La mañana siguiente se me acercó, distante como siempre, a la hora en que todo el mundo se preparaba para bajar a almorzar a la cocina, y me dejó un sobre cerrado entre las carpetas del trabajo de la tarde. Antes de bajar a la cocina metí el sobre en el bolsillo interno de mi saco viejo, que estaba descosido. Lo empujé un poco hasta asegurarme que había caído entre la tela y el forro. Después bajé a comer.
Esa noche la doctora Menéndez no subió a mi cuarto, así que me dediqué a estudiar los documentos que me entregó. Un mes más tarde ya tenía información suficiente para un reporte completo, incluyendo nombres, lugares, montos de dinero, números de cuentas bancarias, direcciones de los departamentos y hoteles donde se hicieron las transacciones, los agentes que participaban y los miembros de Montoneros que manejaban la operación. 
Supe también, aunque sin buscarlo, que el Almirante había recibido de Montoneros mucho dinero para el Partido para la Democracia Social que aquél estaba armando, y en el que la conducción de la “orga” pretendía reciclarse en las sombras. Había recibido dinero también para salvar algunos miembros de la conducción y exterminar a otros, gracias a los datos proporcionados por Firmenich y Perdía. Incluso conseguí sacar fotos de uno de esos encuentros en una habitación del Intercontinental, en que el Almirante recibía parte del dinero obtenido por Montoneros en el secuestro de Jorge Born. Montamos esas operaciones con Menéndez, quien aún se resistía a tutearme y me exigía mantener ese trato aún en la intimidad precaria de mi habitación.
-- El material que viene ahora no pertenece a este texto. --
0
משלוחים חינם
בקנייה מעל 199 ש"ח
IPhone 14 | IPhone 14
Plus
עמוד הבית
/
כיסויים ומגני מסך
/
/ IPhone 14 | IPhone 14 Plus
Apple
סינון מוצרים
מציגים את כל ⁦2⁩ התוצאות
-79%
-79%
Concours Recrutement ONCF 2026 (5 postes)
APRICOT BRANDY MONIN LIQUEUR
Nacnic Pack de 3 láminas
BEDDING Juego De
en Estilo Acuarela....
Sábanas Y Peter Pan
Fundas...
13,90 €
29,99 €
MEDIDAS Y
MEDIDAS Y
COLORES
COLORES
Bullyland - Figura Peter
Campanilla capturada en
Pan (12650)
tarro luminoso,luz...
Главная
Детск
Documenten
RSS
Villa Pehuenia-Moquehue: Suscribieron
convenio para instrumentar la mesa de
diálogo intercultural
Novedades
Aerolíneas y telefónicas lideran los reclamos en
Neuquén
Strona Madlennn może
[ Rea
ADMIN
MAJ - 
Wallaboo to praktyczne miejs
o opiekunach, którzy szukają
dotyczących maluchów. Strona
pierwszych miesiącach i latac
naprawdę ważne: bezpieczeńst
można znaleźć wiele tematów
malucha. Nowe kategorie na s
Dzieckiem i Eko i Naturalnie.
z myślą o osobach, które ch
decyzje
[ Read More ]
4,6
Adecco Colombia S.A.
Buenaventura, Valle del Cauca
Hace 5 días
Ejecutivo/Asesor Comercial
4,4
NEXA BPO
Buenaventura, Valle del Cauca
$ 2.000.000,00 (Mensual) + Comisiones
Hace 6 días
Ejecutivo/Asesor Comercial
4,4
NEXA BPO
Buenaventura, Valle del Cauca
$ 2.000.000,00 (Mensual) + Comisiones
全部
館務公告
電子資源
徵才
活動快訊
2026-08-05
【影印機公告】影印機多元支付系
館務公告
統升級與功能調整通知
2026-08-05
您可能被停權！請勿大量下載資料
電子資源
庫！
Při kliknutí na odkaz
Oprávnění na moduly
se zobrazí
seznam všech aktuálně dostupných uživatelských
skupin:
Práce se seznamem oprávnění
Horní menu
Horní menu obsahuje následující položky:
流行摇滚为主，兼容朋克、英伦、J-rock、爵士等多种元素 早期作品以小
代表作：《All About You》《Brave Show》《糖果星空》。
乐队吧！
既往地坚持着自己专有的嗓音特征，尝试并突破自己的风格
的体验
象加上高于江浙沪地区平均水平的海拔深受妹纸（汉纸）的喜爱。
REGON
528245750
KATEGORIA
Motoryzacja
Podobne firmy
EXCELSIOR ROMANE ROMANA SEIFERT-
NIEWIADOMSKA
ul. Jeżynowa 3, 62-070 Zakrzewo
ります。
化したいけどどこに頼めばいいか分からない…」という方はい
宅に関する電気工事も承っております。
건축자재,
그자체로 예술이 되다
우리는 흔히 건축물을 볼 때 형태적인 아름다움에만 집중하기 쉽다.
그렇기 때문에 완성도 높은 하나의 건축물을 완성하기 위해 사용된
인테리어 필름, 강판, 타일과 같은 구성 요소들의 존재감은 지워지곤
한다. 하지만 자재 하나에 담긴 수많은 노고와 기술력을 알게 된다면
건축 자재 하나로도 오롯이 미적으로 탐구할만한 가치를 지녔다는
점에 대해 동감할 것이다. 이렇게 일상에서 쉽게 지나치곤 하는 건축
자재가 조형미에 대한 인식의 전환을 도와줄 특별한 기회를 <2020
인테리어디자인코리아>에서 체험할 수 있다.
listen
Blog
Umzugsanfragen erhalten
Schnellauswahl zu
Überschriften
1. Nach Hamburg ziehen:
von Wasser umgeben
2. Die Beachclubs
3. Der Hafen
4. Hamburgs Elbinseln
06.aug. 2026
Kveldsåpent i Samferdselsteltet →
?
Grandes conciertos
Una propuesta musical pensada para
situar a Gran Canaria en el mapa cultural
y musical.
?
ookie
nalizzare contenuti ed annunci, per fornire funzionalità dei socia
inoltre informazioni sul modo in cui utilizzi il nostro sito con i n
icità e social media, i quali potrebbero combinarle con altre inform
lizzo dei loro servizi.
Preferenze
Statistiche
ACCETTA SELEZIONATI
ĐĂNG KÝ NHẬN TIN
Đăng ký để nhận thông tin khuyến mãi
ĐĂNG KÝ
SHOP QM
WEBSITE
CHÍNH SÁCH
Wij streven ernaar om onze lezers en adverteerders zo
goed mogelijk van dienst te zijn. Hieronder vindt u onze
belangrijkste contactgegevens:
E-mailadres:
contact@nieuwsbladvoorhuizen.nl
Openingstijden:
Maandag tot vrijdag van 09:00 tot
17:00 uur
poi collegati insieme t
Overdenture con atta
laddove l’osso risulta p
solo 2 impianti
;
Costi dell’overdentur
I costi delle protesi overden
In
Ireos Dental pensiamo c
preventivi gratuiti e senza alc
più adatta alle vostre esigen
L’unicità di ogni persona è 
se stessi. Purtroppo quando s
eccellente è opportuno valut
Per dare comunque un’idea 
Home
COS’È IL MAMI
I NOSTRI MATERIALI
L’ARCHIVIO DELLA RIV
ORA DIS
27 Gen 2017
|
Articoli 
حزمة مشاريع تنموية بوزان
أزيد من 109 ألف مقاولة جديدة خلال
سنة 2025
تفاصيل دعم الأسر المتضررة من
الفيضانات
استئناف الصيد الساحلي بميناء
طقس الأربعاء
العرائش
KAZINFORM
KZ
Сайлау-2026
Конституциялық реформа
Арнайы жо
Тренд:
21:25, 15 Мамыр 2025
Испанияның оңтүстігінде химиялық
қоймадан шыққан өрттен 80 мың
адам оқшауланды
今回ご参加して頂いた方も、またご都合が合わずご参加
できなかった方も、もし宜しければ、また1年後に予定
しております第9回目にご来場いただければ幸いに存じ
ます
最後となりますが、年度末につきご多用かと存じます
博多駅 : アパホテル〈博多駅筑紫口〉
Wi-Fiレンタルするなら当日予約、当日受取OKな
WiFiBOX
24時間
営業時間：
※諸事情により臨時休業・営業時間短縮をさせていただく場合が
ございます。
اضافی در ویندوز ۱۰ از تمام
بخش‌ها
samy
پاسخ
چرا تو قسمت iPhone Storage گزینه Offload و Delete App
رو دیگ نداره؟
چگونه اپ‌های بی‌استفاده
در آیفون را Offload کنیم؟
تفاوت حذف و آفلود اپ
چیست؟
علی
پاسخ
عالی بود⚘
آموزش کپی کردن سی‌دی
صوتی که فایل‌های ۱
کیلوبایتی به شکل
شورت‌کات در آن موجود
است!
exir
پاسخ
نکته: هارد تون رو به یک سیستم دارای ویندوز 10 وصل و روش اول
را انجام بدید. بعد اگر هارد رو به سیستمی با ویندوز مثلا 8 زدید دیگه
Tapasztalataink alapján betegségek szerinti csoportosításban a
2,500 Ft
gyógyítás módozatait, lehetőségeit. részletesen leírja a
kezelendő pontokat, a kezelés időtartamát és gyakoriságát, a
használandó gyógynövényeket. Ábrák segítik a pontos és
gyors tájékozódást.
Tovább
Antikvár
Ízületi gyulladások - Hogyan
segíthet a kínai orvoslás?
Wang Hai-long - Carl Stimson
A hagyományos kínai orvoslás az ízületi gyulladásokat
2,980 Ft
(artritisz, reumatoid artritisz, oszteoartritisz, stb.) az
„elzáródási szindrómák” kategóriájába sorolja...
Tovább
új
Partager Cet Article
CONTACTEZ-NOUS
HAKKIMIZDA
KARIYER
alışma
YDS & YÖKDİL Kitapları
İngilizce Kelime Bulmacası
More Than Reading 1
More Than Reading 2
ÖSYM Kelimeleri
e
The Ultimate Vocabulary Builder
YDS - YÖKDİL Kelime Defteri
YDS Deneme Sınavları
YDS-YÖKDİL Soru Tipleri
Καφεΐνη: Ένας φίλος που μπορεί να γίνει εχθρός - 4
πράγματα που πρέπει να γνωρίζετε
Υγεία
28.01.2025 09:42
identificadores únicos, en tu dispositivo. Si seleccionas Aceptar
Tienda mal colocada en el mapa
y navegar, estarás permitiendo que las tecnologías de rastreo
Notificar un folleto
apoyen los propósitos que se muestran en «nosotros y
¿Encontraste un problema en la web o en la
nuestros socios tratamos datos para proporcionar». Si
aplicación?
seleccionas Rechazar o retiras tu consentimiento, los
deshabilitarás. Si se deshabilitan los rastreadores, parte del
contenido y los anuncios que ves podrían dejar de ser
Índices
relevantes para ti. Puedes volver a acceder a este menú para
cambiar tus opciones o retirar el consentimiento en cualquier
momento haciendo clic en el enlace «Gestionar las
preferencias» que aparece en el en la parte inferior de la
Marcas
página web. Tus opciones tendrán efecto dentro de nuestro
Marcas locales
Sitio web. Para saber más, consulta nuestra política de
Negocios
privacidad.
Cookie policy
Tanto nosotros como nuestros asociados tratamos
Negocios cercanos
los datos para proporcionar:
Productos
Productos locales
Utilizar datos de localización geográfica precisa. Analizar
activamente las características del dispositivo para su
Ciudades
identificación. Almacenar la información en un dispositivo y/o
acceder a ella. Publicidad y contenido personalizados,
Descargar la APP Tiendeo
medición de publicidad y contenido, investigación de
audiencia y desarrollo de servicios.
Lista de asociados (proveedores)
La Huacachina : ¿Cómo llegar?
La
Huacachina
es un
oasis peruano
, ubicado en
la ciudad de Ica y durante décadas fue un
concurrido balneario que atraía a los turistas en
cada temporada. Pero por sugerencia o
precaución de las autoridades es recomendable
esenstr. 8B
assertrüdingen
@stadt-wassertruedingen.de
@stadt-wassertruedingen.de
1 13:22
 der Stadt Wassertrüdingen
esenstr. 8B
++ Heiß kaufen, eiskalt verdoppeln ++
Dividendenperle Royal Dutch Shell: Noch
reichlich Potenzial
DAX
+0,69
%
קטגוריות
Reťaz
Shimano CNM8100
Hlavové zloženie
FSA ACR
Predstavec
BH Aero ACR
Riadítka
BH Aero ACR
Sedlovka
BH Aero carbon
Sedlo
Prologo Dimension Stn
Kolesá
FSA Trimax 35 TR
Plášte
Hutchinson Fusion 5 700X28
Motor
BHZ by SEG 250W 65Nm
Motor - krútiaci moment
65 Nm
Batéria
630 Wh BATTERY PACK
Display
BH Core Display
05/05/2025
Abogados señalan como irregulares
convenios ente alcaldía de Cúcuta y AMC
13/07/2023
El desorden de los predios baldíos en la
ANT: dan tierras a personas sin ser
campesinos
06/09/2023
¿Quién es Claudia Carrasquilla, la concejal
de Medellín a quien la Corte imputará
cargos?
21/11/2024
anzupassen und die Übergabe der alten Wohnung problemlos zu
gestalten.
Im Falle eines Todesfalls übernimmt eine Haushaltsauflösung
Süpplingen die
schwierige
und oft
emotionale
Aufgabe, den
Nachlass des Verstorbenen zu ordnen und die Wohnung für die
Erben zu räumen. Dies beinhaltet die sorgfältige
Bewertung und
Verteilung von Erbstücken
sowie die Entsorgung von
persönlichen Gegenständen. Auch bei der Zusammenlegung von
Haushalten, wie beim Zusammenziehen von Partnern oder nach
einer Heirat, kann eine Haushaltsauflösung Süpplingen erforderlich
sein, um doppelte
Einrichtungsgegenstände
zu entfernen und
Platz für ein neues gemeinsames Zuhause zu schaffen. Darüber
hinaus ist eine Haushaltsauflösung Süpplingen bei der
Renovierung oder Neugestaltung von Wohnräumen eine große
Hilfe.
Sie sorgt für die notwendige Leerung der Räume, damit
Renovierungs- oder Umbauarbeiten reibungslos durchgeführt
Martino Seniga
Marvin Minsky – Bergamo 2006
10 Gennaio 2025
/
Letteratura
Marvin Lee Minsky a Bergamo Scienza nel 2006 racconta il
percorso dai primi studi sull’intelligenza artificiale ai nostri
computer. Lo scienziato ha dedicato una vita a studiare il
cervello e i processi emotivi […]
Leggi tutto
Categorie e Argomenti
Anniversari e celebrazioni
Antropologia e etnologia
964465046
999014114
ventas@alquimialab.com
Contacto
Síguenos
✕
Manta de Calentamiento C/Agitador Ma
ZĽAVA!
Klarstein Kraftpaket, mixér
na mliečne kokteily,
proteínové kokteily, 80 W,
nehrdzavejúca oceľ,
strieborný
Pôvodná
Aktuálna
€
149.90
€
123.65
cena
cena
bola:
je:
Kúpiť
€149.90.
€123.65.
Ya teníamos toda la información preparada para enviarla a Buenos Aires con una amiga íntima de Menéndez, a quien yo meticulosamente desconocía. La noche anterior al vuelo le pedí a Menéndez que fuéramos a cenar a su casa, pero se negó. Me dijo que aún era demasiado pronto y que la pondría en un aprieto si alguien se enteraba, que apenas podía mantener en secreto sus escapadas a mi cuarto. Le respondí que hacía más de una semana que no venía, a pesar de mi insistencia.
- Ubíquese, Montes. Recuerde cómo fue que usted llegó acá.
Luego suavizó su voz y me pidió disculpas. De todos modos me quedó claro que yo había tenido una función instrumental en su juego, que yo era una ficha esencial pero descartable una vez cumplido mi cometido. Y que acaso ella había previsto dejarme expuesto para sacarse de encima a la única persona que conocía sus planes. 
Cuando volví a mi cuarto noté que lo había hecho revisar íntegramente por si yo tenía copias de la información que le había entregado. Revisaron la habitación y el baño. Lo que no revisaron fue un descanso al pie de la escalera, que tenía en un ángulo oscuro de la pared una caja de electricidad de la que sobresalían algunos cables viejos y apolillados. Supe que esa carpeta que estaba escondida en el doble fondo de esa caja de electricidad era mi seguro de vida, y que tendría que usarla rápido. Averigüé también que la misteriosa amiga de Menéndez era ella misma, que había logrado que la mandaran a Buenos Aires a llevar información del Centro. A la mañana siguiente pedí hablar con Escudero. Lamenté no poder despedirme de ella.